Given request —
Turn the lines below into a Markdown table with two columns, No. and Line, numbering each row in order and leaving out any blank lines.

Records shown —
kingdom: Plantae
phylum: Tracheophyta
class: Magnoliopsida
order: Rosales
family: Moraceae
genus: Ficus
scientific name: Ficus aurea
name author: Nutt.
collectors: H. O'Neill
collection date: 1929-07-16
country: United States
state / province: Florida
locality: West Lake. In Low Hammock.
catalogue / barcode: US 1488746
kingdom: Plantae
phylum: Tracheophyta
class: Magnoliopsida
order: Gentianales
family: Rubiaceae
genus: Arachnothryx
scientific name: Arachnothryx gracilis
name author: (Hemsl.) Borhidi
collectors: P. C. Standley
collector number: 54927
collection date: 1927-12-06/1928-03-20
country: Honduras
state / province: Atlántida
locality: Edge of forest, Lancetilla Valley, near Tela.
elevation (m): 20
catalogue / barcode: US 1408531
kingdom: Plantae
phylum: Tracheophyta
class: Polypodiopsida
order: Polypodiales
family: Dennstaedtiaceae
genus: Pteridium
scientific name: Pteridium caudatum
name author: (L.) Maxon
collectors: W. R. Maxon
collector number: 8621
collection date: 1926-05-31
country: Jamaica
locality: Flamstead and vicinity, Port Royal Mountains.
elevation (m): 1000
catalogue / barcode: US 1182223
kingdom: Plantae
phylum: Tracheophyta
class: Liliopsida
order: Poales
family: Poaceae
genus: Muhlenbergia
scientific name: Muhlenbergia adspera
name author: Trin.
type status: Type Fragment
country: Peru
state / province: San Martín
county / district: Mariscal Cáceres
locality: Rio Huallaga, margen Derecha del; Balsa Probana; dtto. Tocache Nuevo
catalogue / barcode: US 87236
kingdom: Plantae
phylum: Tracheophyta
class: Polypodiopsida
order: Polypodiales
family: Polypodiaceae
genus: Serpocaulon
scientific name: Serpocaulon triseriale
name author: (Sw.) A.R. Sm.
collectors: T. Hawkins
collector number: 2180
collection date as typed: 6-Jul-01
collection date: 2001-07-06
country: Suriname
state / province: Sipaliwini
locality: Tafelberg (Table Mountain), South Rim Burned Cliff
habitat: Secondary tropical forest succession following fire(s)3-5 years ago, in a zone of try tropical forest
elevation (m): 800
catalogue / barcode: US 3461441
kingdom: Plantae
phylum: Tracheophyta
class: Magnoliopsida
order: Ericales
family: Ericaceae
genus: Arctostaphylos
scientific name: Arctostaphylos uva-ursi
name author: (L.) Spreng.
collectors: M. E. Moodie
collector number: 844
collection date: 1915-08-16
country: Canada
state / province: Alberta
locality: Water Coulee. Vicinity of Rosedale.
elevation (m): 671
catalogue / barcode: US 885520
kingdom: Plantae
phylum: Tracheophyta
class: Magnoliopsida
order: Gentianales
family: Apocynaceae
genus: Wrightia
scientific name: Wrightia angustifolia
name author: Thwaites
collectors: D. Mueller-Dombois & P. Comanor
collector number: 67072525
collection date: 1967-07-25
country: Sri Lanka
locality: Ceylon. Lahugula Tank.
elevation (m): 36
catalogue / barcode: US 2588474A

Output of the task —
| No. | Line |
|---|---|
| 1 | kingdom: Plantae |
| 2 | phylum: Tracheophyta |
| 3 | class: Magnoliopsida |
| 4 | order: Rosales |
| 5 | family: Moraceae |
| 6 | genus: Ficus |
| 7 | scientific name: Ficus aurea |
| 8 | name author: Nutt. |
| 9 | collectors: H. O'Neill |
| 10 | collection date: 1929-07-16 |
| 11 | country: United States |
| 12 | state / province: Florida |
| 13 | locality: West Lake. In Low Hammock. |
| 14 | catalogue / barcode: US 1488746 |
| 15 | kingdom: Plantae |
| 16 | phylum: Tracheophyta |
| 17 | class: Magnoliopsida |
| 18 | order: Gentianales |
| 19 | family: Rubiaceae |
| 20 | genus: Arachnothryx |
| 21 | scientific name: Arachnothryx gracilis |
| 22 | name author: (Hemsl.) Borhidi |
| 23 | collectors: P. C. Standley |
| 24 | collector number: 54927 |
| 25 | collection date: 1927-12-06/1928-03-20 |
| 26 | country: Honduras |
| 27 | state / province: Atlántida |
| 28 | locality: Edge of forest, Lancetilla Valley, near Tela. |
| 29 | elevation (m): 20 |
| 30 | catalogue / barcode: US 1408531 |
| 31 | kingdom: Plantae |
| 32 | phylum: Tracheophyta |
| 33 | class: Polypodiopsida |
| 34 | order: Polypodiales |
| 35 | family: Dennstaedtiaceae |
| 36 | genus: Pteridium |
| 37 | scientific name: Pteridium caudatum |
| 38 | name author: (L.) Maxon |
| 39 | collectors: W. R. Maxon |
| 40 | collector number: 8621 |
| 41 | collection date: 1926-05-31 |
| 42 | country: Jamaica |
| 43 | locality: Flamstead and vicinity, Port Royal Mountains. |
| 44 | elevation (m): 1000 |
| 45 | catalogue / barcode: US 1182223 |
| 46 | kingdom: Plantae |
| 47 | phylum: Tracheophyta |
| 48 | class: Liliopsida |
| 49 | order: Poales |
| 50 | family: Poaceae |
| 51 | genus: Muhlenbergia |
| 52 | scientific name: Muhlenbergia adspera |
| 53 | name author: Trin. |
| 54 | type status: Type Fragment |
| 55 | country: Peru |
| 56 | state / province: San Martín |
| 57 | county / district: Mariscal Cáceres |
| 58 | locality: Rio Huallaga, margen Derecha del; Balsa Probana; dtto. Tocache Nuevo |
| 59 | catalogue / barcode: US 87236 |
| 60 | kingdom: Plantae |
| 61 | phylum: Tracheophyta |
| 62 | class: Polypodiopsida |
| 63 | order: Polypodiales |
| 64 | family: Polypodiaceae |
| 65 | genus: Serpocaulon |
| 66 | scientific name: Serpocaulon triseriale |
| 67 | name author: (Sw.) A.R. Sm. |
| 68 | collectors: T. Hawkins |
| 69 | collector number: 2180 |
| 70 | collection date as typed: 6-Jul-01 |
| 71 | collection date: 2001-07-06 |
| 72 | country: Suriname |
| 73 | state / province: Sipaliwini |
| 74 | locality: Tafelberg (Table Mountain), South Rim Burned Cliff |
| 75 | habitat: Secondary tropical forest succession following fire(s)3-5 years ago, in a zone of try tropical forest |
| 76 | elevation (m): 800 |
| 77 | catalogue / barcode: US 3461441 |
| 78 | kingdom: Plantae |
| 79 | phylum: Tracheophyta |
| 80 | class: Magnoliopsida |
| 81 | order: Ericales |
| 82 | family: Ericaceae |
| 83 | genus: Arctostaphylos |
| 84 | scientific name: Arctostaphylos uva-ursi |
| 85 | name author: (L.) Spreng. |
| 86 | collectors: M. E. Moodie |
| 87 | collector number: 844 |
| 88 | collection date: 1915-08-16 |
| 89 | country: Canada |
| 90 | state / province: Alberta |
| 91 | locality: Water Coulee. Vicinity of Rosedale. |
| 92 | elevation (m): 671 |
| 93 | catalogue / barcode: US 885520 |
| 94 | kingdom: Plantae |
| 95 | phylum: Tracheophyta |
| 96 | class: Magnoliopsida |
| 97 | order: Gentianales |
| 98 | family: Apocynaceae |
| 99 | genus: Wrightia |
| 100 | scientific name: Wrightia angustifolia |
| 101 | name author: Thwaites |
| 102 | collectors: D. Mueller-Dombois & P. Comanor |
| 103 | collector number: 67072525 |
| 104 | collection date: 1967-07-25 |
| 105 | country: Sri Lanka |
| 106 | locality: Ceylon. Lahugula Tank. |
| 107 | elevation (m): 36 |
| 108 | catalogue / barcode: US 2588474A |